Anyway, I suggest you to spend some time on the Compellent site (http://www.compellent.com) to look for some documentation and videos and learn a little bit more about the architecture ( http://www.compellent.com/Products/Architecture.aspx ) of the product, probably you will find some interesting readings about how the system works, this will widen your horizons.

Well, back to the theory.
Fabio wrote about the 3000 IOPS with 15*15K disk for the IO pattern you suggested, without any specific optimization, and I add that Compellent may do more with data placement optimization features (Fast Track).
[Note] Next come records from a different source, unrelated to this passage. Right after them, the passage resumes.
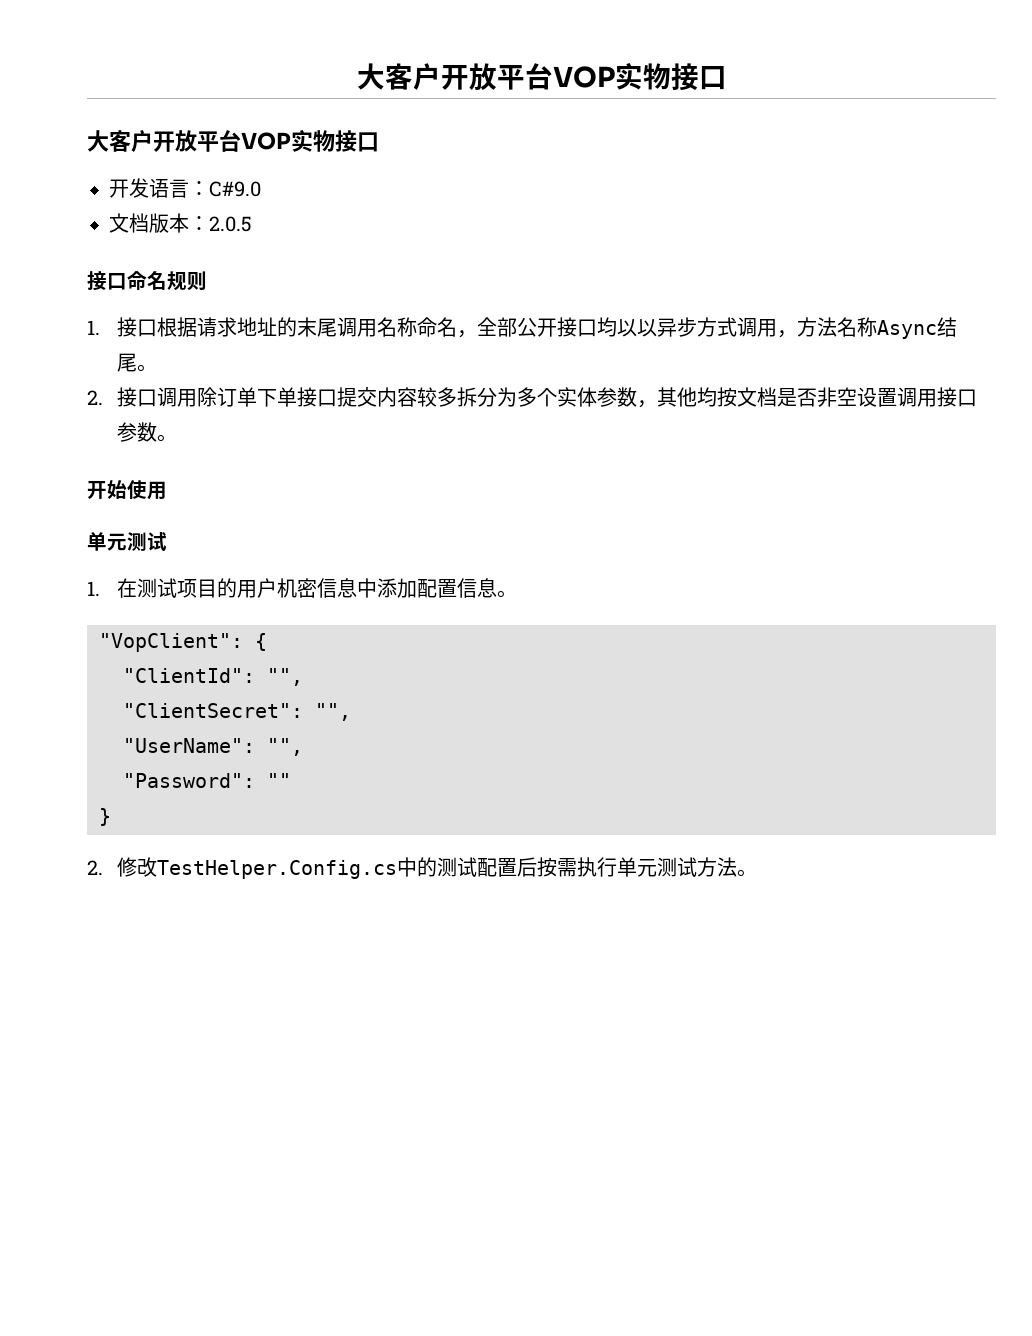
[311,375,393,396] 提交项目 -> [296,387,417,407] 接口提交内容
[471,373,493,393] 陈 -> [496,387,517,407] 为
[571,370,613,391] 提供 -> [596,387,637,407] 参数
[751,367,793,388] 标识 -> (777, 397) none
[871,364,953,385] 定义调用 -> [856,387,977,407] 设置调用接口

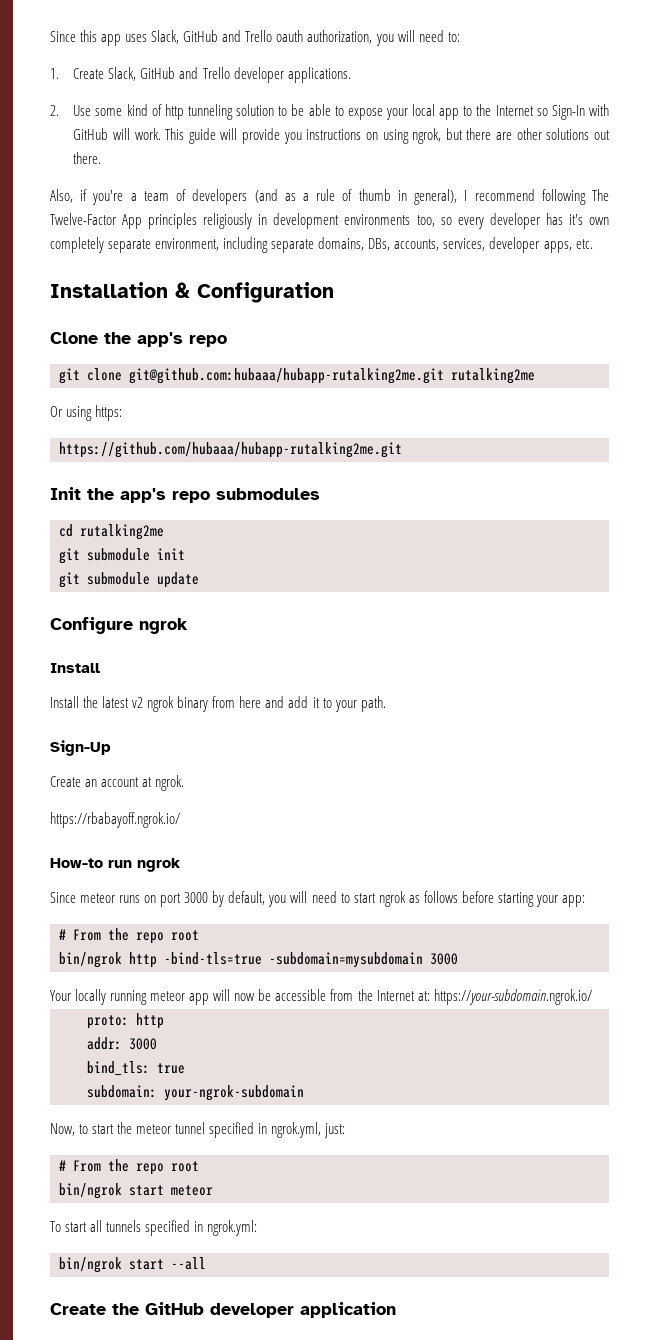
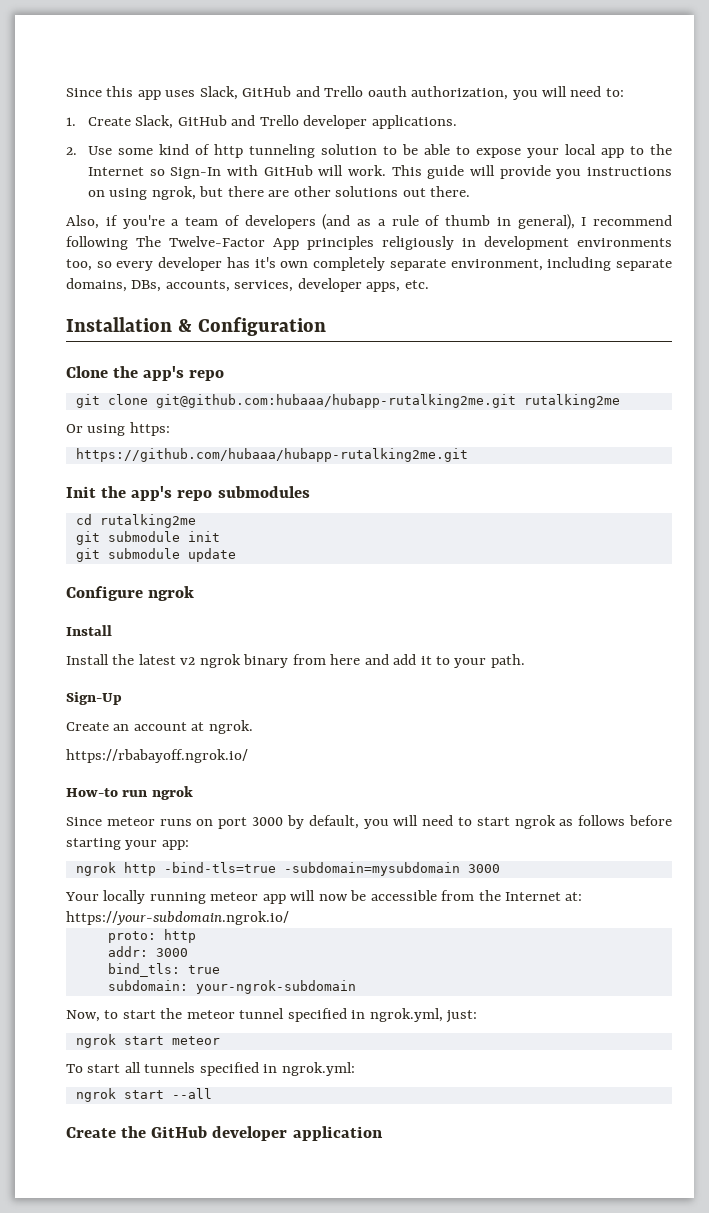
[59,928,199,944] [59,952,122,968] # From the repo root // bin/ngrok -> [75,862,116,876] ngrok
[59,1159,199,1175] [59,1183,122,1199] # From the repo root // bin/ngrok -> [75,1034,116,1048] ngrok
[59,1257,122,1273] bin/ngrok -> [75,1088,116,1102] ngrok

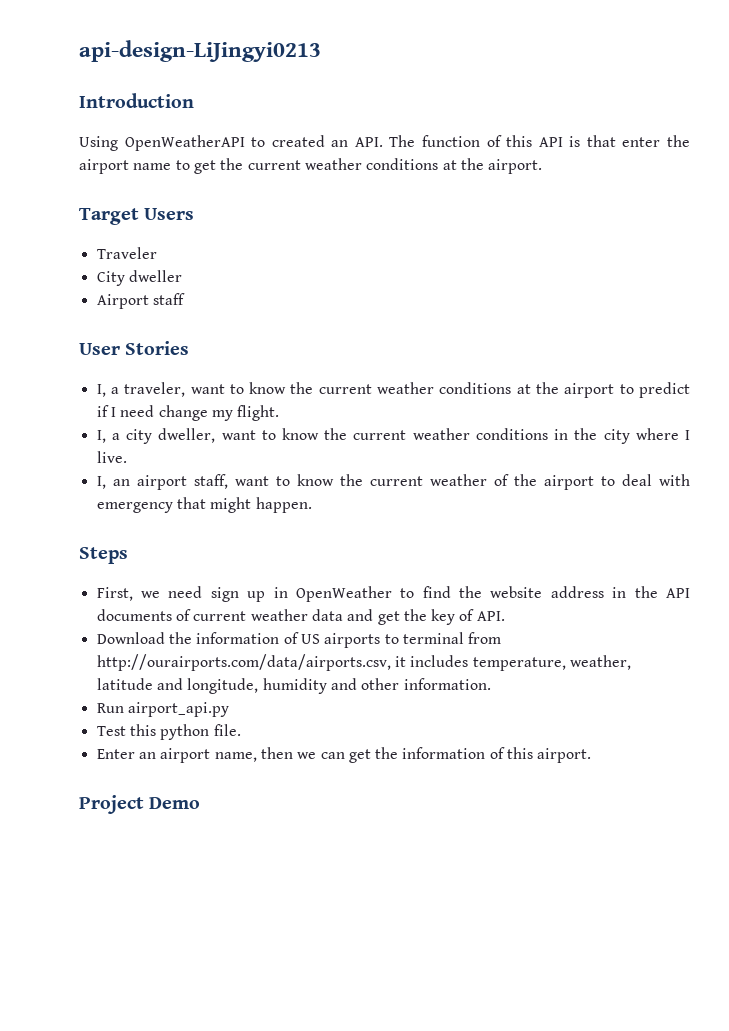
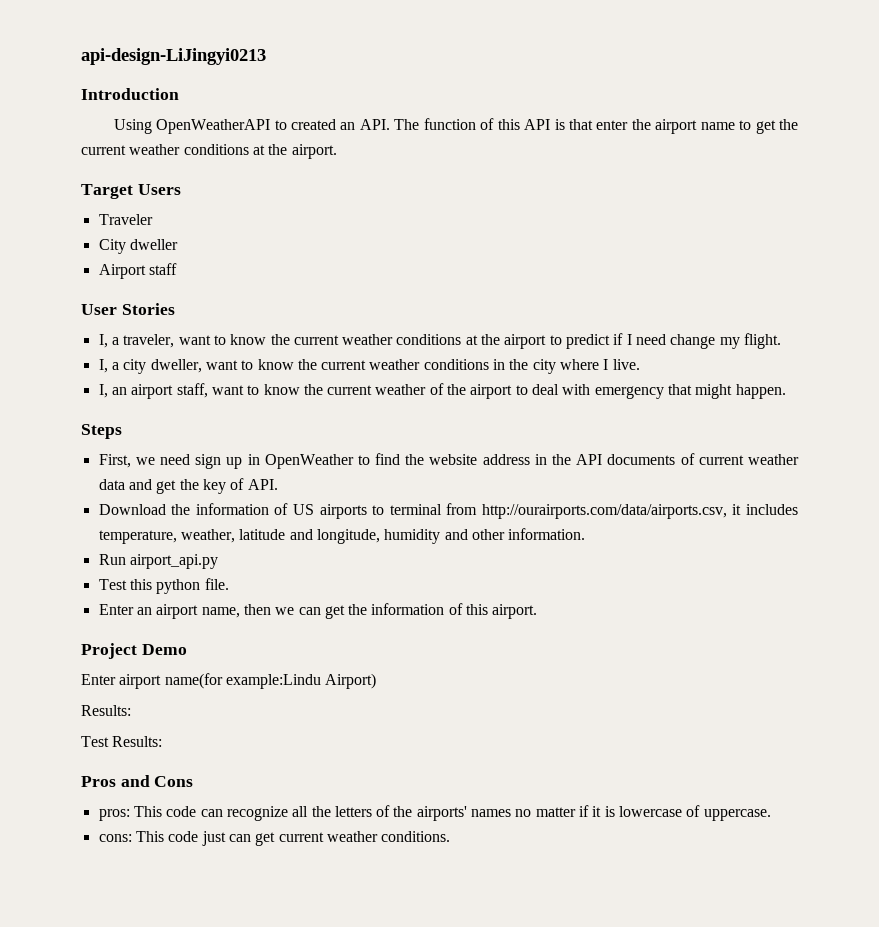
(201, 803) none -> [81,673,377,689] [81,705,131,716] [81,736,163,747] [81,775,194,787] [98,805,771,821] [98,831,451,846] // Enter airport name(for example:Lindu Airport) // Results: // Test Results: // Pros and Cons // pros: This code can recognize all the letters of the airports' names no matter if it is lowercase of uppercase. // cons: This code just can get current weather conditions.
He never spoke about a 12K block size because it’s not important, we obtain similar results with 4,8,16K blocks.

The main difference between Compellent and others is the fully virtualized concept of the LUN thanks to block’s metadata: each LUN is dispersed in every disk of the system (SSD,FC,SAS,SATA) and with different RAID levels.
There is no staging area (I apologize if my simplifications were pushed to the limit) and all data movements (RAID level and tier) are done when the system’s load allows to.
All of this makes sense only if the system is properly configured.

ciao,
Enrico

He posted a comment some hours ago to your post.

BTW, I would like to add that Fabio hasn’t considered Fast Track in his comment, this data placement optimization feature can add a variable (some times slightly important) performance improvement to your disks.

ciao,
Enrico